On Tuesday, as lawmakers returned to Washington, D.C., after summer recess, thousands of immigrants and allies marched to the U.S. Capitol to urge lawmakers to ensure a pathway for citizenship. The rally, which was organized by the We Are Home campaign and the immigrant advocacy organization CASA, included speeches from immigrants, organizers, and members of congress. Rep. Chuy Garcia (D-Ill.), himself an immigrant from Mexico, spoke of his disappointment at the parliamentarian’s decision.
“The Senate parliamentarian ruled against including a pathway to citizenship in budget reconciliation, but we’re not done,” Garcia said. “We’ve been here before. We’ve been at this for decades now. This is not a moment to give up. We’ve got to keep on fighting like hell for our families, friends, and neighbors — and we can't stop until we get a yes.”
Christian advocates lamented MacDonough’s decision and vowed to keep fighting. In a statement from the Interfaith Immigration Coalition, Quaker, Lutheran, Ignatian, and other leaders insisted that this decision was not the end of their efforts.
“This preliminary decision is only that: a preliminary decision for what was expected to be a rigorous process. We’re confident that an approach highlighting the unmistakable and life-changing impact of a pathway to earn citizenship will prevail,” Giovana Oaxaca, program director for migration policy at the Evangelical Lutheran Church in America and co-lead of the IIC Citizenship Working Group, said in the statement. “People of faith across the country demand justice and permanent protections for their family members and neighbors. We have to keep faith and our spirits high.”
The U.S. Conference of Catholic Bishops referred Sojourners to a statement they issued last week praising the inclusion of the citizenship provision.
“For decades, the bishops of the United States have been proponents of such reforms, which promote integration and family unity,” Bishop Mario E. Dorsonville, auxiliary bishop of Washington and chairman of the USCCB’s Committee on Migration, said in the Sept. 15 statement. “We cannot persist in relegating these members of our society to the margins, especially when we simultaneously depend on so many of them for our collective wellbeing.”

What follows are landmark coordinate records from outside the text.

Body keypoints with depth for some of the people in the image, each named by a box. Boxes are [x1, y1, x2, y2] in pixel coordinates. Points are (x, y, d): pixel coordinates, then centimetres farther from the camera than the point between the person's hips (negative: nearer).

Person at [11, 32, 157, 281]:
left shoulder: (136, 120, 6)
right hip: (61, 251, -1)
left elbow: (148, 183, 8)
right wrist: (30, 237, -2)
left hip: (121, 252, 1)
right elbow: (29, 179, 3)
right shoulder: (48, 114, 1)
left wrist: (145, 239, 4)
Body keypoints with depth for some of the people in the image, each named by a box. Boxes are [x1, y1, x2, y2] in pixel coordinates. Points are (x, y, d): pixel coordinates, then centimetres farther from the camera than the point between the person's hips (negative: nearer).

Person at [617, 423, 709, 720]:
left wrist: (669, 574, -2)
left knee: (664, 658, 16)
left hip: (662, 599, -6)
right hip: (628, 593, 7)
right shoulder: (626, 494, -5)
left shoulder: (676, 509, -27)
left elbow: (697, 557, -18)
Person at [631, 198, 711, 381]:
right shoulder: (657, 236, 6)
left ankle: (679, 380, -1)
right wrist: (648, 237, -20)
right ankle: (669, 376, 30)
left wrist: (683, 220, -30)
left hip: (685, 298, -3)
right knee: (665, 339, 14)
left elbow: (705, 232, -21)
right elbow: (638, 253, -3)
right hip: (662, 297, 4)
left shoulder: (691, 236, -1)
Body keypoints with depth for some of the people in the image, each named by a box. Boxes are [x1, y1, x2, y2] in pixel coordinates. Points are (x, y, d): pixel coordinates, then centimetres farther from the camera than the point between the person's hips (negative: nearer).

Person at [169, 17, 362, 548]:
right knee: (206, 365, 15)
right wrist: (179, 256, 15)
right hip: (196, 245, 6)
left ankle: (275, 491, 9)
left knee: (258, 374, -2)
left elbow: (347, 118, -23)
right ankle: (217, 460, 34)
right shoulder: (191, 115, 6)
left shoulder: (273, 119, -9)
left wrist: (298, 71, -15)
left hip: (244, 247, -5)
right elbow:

According to an estimate included in the Senate parliamentarian's ruling, obtained by Reuters, the proposed provision would have helped about 8 million people become lawful permanent residents, including about 7 million now deemed to infringe the law. MacDonough said that if the reform were allowed to proceed in a budget bill, a future Senate could then rescind anyone's immigration status on the basis of a majority vote.
That would be a “stunning development ... and is further evidence that the policy changes of this proposal far outweigh the budgetary impact scored to it,” she added. MacDonough has been the Senate’s parliamentarian since 2021, serving under both Republican and Democrat leadership in the chamber.
Reuters reporting contributed to this story.